# Processed data package demo

In [1]:
import bw_processing as bwp
import numpy as np

Let's create a temporary directory to play around in:

In [2]:
import tempfile, os

In [3]:
tempdir = tempfile.mkdtemp()
os.chdir(tempdir)

There are two main interfaces for `bw_processing`: `create_datapackage` and `load_datapackage`. They both return an instance of `bw_processing.datapackage.Datapackage`. Let's create a datapackage:

In [4]:
dp = bwp.create_datapackage()

And add the simplest kind of data, a vector of static data:

In [5]:
dp.add_persistent_vector(
    matrix="something",
    indices_array=np.arange(10).astype(bwp.INDICES_DTYPE),
    data_array=np.arange(10),
    name='first'
)

The default filesystem is in-memory, so we can't save or serialize this data, but we can look at it. The `Datapackage` class exposes three attributes: `data`, `metadata`, and `resources`, which is just a shortcut to `dp.metadata['resources']`. This layout and terminology follow the Datapackage standard by the Open Knowledge Foundation.
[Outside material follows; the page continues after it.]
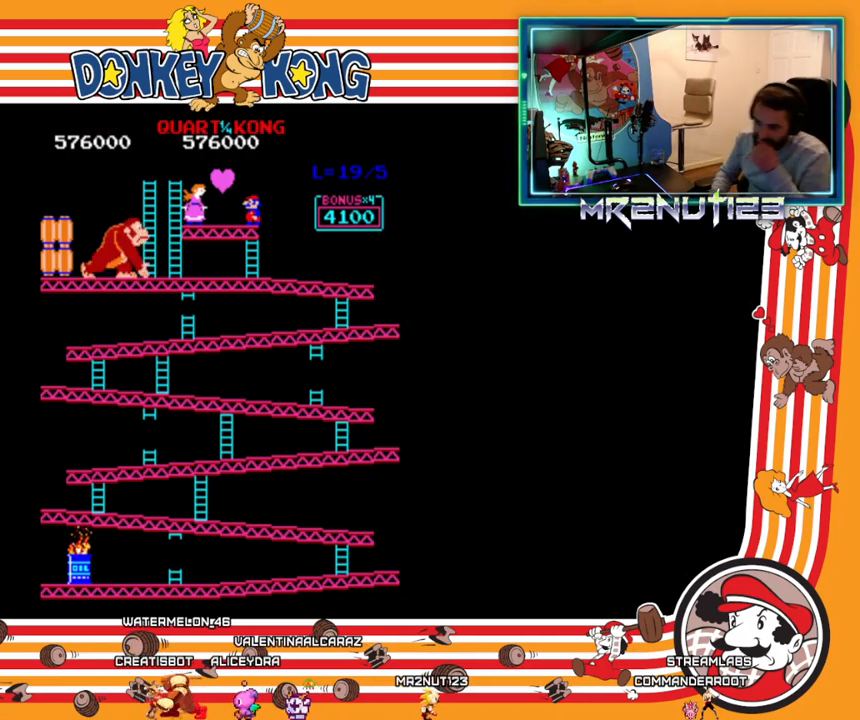
{"buttons": [], "events": []}
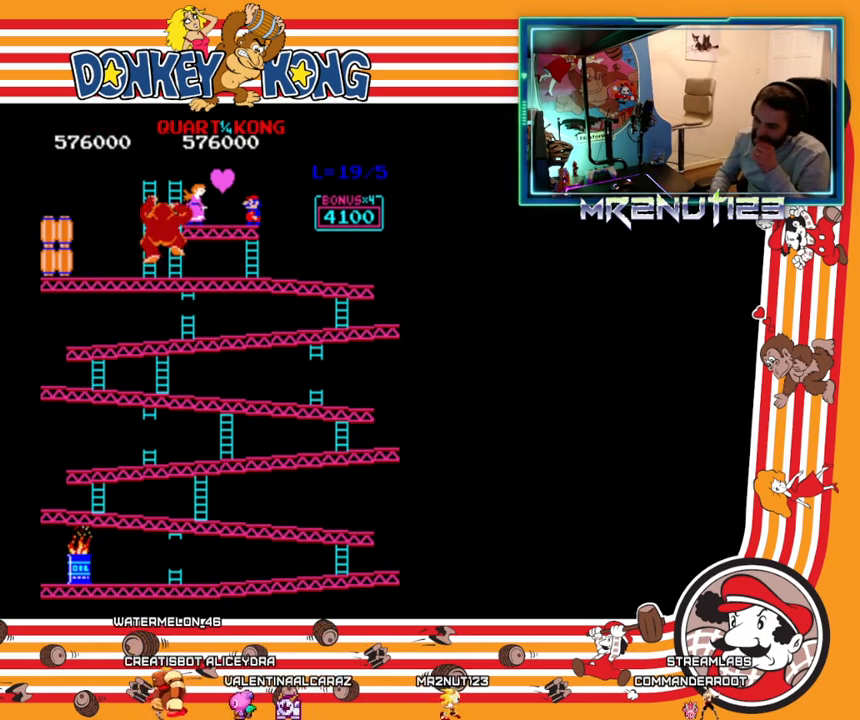
{"buttons": [], "events": []}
We added two arrays, so the `data` attribute has these two arrays:

In [6]:
dp.data

[array([(0, 0), (1, 1), (2, 2), (3, 3), (4, 4), (5, 5), (6, 6), (7, 7),
        (8, 8), (9, 9)], dtype=[('row', '<i4'), ('col', '<i4')]),
 array([0, 1, 2, 3, 4, 5, 6, 7, 8, 9])]

`metadata` describes everything except for the metadata. This includes information we have (e.g. the matrix name), and defaults for values we didn't give (e.g. the license). `create_datapackage` will also make up information we don't provide, like the name or id:

In [7]:
dp.metadata

{'profile': 'data-package',
 'name': '4b73b70261ce4ce58399bd9db456d1d9',
 'id': '275bf88d8fb1464c8ee19998578aa200',
 'licenses': [{'name': 'ODC-PDDL-1.0',
   'path': 'http://opendatacommons.org/licenses/pddl/',
   'title': 'Open Data Commons Public Domain Dedication and License v1.0'}],
 'resources': [{'profile': 'data-resource',
   'format': 'npy',
   'mediatype': 'application/octet-stream',
   'name': 'first.indices',
   'matrix': 'something',
   'kind': 'indices',
   'path': 'first.indices.npy',
   'group': 'first',
   'category': 'vector',
   'nrows': 10},
  {'profile': 'data-resource',
   'format': 'npy',
   'mediatype': 'application/octet-stream',
   'name': 'first.data',
   'matrix': 'something',
   'kind': 'data',
   'path': 'first.data.npy',
   'group': 'first',
   'category': 'vector',
   'nrows': 10}],
 'created': '2021-08-27T13:48:02.933377Z',
 'combinatorial': False,
 'sequential': False,
 'seed': None,
 'sum_intra_duplicates': True,
 'sum_inter_duplicates': False}

The documentation covers these fields, and most of them come from the OKF standard.

In [8]:
dp.resources

[{'profile': 'data-resource',
  'format': 'npy',
  'mediatype': 'application/octet-stream',
  'name': 'first.indices',
  'matrix': 'something',
  'kind': 'indices',
  'path': 'first.indices.npy',
  'group': 'first',
  'category': 'vector',
  'nrows': 10},
 {'profile': 'data-resource',
  'format': 'npy',
  'mediatype': 'application/octet-stream',
  'name': 'first.data',
  'matrix': 'something',
  'kind': 'data',
  'path': 'first.data.npy',
  'group': 'first',
  'category': 'vector',
  'nrows': 10}]

Let's add another datapackage.

In [9]:
dp.add_persistent_vector(
    matrix="something else",
    indices_array=np.arange(10).astype(bwp.INDICES_DTYPE),
    data_array=np.random.random(size=(10,)),
    name='second'
)

In [31]:
for x, y in zip(dp.get_resource("first.indices"), dp.get_resource("first.data")):
    print(x, y)

[(0, 0) (1, 1) (2, 2) (3, 3) (4, 4) (5, 5) (6, 6) (7, 7) (8, 8) (9, 9)] [0 1 2 3 4 5 6 7 8 9]
{'profile': 'data-resource', 'format': 'npy', 'mediatype': 'application/octet-stream', 'name': 'first.indices', 'matrix': 'something', 'kind': 'indices', 'path': 'first.indices.npy', 'group': 'first', 'category': 'vector', 'nrows': 10} {'profile': 'data-resource', 'format': 'npy', 'mediatype': 'application/octet-stream', 'name': 'first.data', 'matrix': 'something', 'kind': 'data', 'path': 'first.data.npy', 'group': 'first', 'category': 'vector', 'nrows': 10}